Thanks so much for such a lovely way to start my day. I sipped my coffee and enjoyed your photos - they are just fantastic. I love the idea for the extender on the bird boxes and we may just have to borrow that idea. We are only a week or two off Spring here in Tasmania Australia and the birds are already looking for nest sites. We have a very old farmhouse on 3 acres and so far have had to cut 4 holes in our walls to rescue birdies who fell from the roof into the internal walls - Its a 14 room house and the whole roof needs replacing and we just do not have that kind of money just now. Hmm, that started 4 years ago and now I have 8 talking starlings (who I love to bits) and a male European Blackbird. Have saved 24 birds so far from pulling them out of the tight spots they get themselves into. My hubby and I are like a magic act, but it is me that has to put my arm into the wall cavity up to my armpit and feel around the icky stuff in there to catch the biting, screaming birdie. LOL  So this year, it's nesting boxes everywhere we can and I was worried about Possums and Ravens getting into the smaller boxes for sparrows (we love them here and only have about 5 in our yard, so they are precious to us) and the starlings and blackbirds - mostly Blue Wrens and Red Robins here. So again, thanks for the inspiration - 
love and light
Susan in Tasmania 
PS - How do you stop the birdies getting into that lovely veggie patch?


----------



## michbird (Jul 5, 2007)

Hi Susan  I so much enjoyed reading your post as well- It is so interesting the differences we have in our areas. The European Starlings and House Sparrows are not native here, though they don't realize it. They think they belong here, and that the native birds are the invaders. This makes them very competitive for nest sites with our native birds. Because of this, we have to watch entrance hole sizes carefully in order to keep starlings from the bluebird/tree swallow boxes.

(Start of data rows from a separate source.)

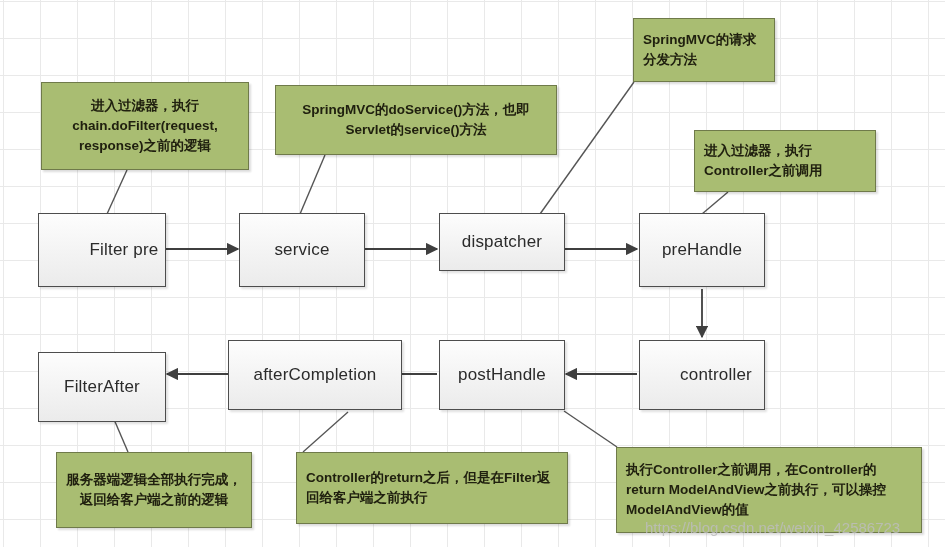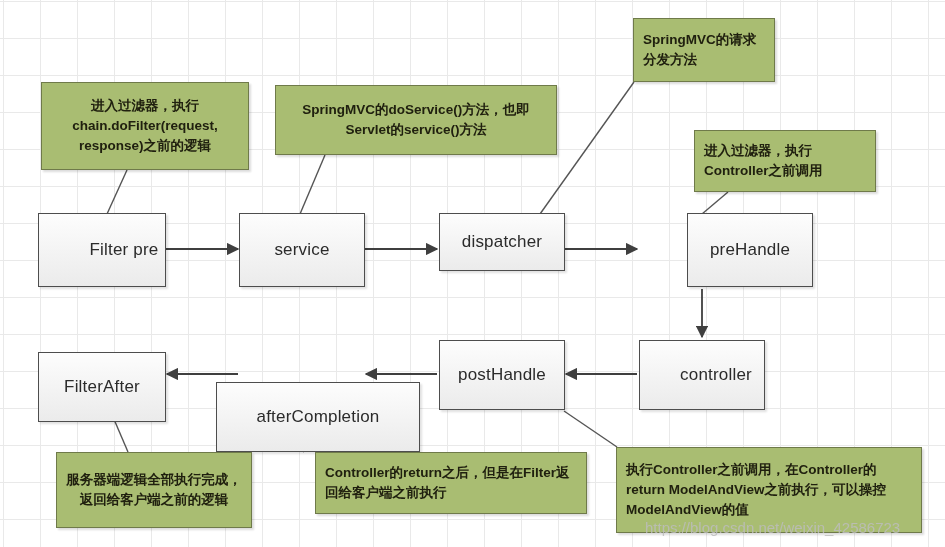--- a/index.html
+++ b/index.html
@@ -94,29 +94,29 @@
   </div>
 
   <div class="node" style="left:239px;top:213px;width:126px;height:74px;">
     <span>service</span>
   </div>
 
   <div class="node" style="left:439px;top:213px;width:126px;height:58px;">
     <span>dispatcher</span>
   </div>
 
-  <div class="node" style="left:639px;top:213px;width:126px;height:74px;margin-left:48px;">
+  <div class="node" style="left:639px;top:213px;width:126px;height:74px;">
     <span>preHandle</span>
   </div>
 
   <div class="node" style="left:38px;top:340px;width:128px;height:70px;margin-top:12px;">
     <span>FilterAfter</span>
   </div>
 
-  <div class="node" style="left:216px;top:340px;width:204px;height:70px;margin-top:42px;">
+  <div class="node" style="left:228px;top:340px;width:174px;height:70px;">
     <span>afterCompletion</span>
   </div>
 
   <div class="node" style="left:439px;top:340px;width:126px;height:70px;">
     <span>postHandle</span>
   </div>
 
   <div class="node" style="left:639px;top:340px;width:126px;height:70px;padding-left:28px;">
     <span>controller</span>
   </div>
@@ -134,21 +134,21 @@
   </div>
 
   <div class="note left" style="left:694px;top:130px;width:182px;height:62px;">
     <span>进入过滤器，执行Controller之前调用</span>
   </div>
 
   <div class="note" style="left:56px;top:452px;width:196px;height:76px;">
     <span>服务器端逻辑全部执行完成，返回给客户端之前的逻辑</span>
   </div>
 
-  <div class="note left" style="left:315px;top:452px;width:272px;height:62px;">
+  <div class="note left" style="left:296px;top:452px;width:272px;height:72px;">
     <span>Controller的return之后，但是在Filter返回给客户端之前执行</span>
   </div>
 
   <div class="note left" style="left:616px;top:447px;width:306px;height:86px;">
     <span>执行Controller之前调用，在Controller的return ModelAndView之前执行，可以操控ModelAndView的值</span>
   </div>
 
   <div id="watermark">https://blog.csdn.net/weixin_42586723</div>
 
 </div>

Pairing boxes also helps to provide housing for both sparrows and bluebirds/tree swallows. In the starling & house sparrows' native realms, they are not destructive as they are here.
The veggie patch? We LOVE the birds in our veggie patch! They eat the bad bugs mostly, though I have had to chase stalings from seedlings early on in our growing season...but the bunnies are a bigger problem. The older bunnies have learned they don't belong- They're smart animals which can be trained to stay out if you chase them out constantly for a few days....but when the young begin feeding on their own, it is a much bigger problem in many more numbers- ha ha! I just plant extra and put chicken wire over their favorites


----------